Shin Dong-Hyuk was born in a prison camp in North Korea, a child of a 'reward marriage.' His parents were allowed to be together five nights a year. Shin Dong-Hyuk is the only person known to have been born and raised in a prison camp and to have escaped. Escape from Camp 14 tells the story of his early life, his escape, and his life now that he is a free man in the West.
His story is a chilling, disturbing, harrowing, horrifying story. He was raised to be a snitch. He was always hungry. He never knew love, but did not realize he was missing out. He was tortured. One of his fingers was cut off because he dropped a sewing machine. He ratted on his mother and older brother when he overheard their plans to escape, which led to their executions. Every facet of the prison experience worked to dehumanize Shin and the other prisoners.
He only came to realize there was a life outside the camp, a life of civilization, a life where many people are able to eat to fullness, when he became responsible to train a recently imprisoned man. The man filled Shin's ears with tales of the food available in other places. Shin eventually decided to escape with this new friend, more from hunger than from any desire for freedom.
Every part of Shin's story saddened me, but I think the saddest part of all was how his early experiences unfitted Shin to be in society. He has an extraordinarily hard time trusting anyone, or expecting them to trust him.
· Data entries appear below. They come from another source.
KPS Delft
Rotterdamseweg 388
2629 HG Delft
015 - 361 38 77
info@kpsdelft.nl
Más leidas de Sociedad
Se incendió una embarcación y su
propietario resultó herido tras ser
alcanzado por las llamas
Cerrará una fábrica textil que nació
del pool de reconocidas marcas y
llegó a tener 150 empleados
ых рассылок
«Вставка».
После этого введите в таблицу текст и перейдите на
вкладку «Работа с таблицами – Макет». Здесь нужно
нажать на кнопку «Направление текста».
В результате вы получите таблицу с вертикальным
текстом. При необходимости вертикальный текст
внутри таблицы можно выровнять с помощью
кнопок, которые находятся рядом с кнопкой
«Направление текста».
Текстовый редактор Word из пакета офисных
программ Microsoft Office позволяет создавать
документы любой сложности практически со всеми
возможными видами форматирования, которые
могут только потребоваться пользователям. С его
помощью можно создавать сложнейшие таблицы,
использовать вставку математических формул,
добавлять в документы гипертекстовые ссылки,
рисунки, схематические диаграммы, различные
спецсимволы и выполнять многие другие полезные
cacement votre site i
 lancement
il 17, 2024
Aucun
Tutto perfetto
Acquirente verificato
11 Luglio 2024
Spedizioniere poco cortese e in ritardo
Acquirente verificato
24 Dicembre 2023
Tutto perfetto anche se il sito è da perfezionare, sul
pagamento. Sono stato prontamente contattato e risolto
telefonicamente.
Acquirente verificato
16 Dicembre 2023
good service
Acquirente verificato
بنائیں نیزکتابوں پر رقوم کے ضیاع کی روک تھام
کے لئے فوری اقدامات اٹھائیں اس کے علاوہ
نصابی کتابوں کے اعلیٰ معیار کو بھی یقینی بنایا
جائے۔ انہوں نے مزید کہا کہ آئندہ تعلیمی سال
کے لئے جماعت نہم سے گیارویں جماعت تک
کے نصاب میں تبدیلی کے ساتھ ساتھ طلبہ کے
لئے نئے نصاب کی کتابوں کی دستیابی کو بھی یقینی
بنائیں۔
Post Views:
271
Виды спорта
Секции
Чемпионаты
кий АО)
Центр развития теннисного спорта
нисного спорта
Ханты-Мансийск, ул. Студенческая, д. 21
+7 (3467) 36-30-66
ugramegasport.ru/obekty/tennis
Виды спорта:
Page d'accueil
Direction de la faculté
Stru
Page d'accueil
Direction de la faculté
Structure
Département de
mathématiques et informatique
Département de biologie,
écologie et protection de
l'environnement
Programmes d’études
If you are interested in reading a behind-the-scenes, factual account of life in a North Korean prison camp, look no further. This is the book for you. However, I feel it only fair to warn you that it is so disturbing as to be stomach-turning.
Blaine Harden is to be congratulated for telling Shin's story in a straight-forward, non-histrionic manner. Shin's story is compelling enough without embellishment.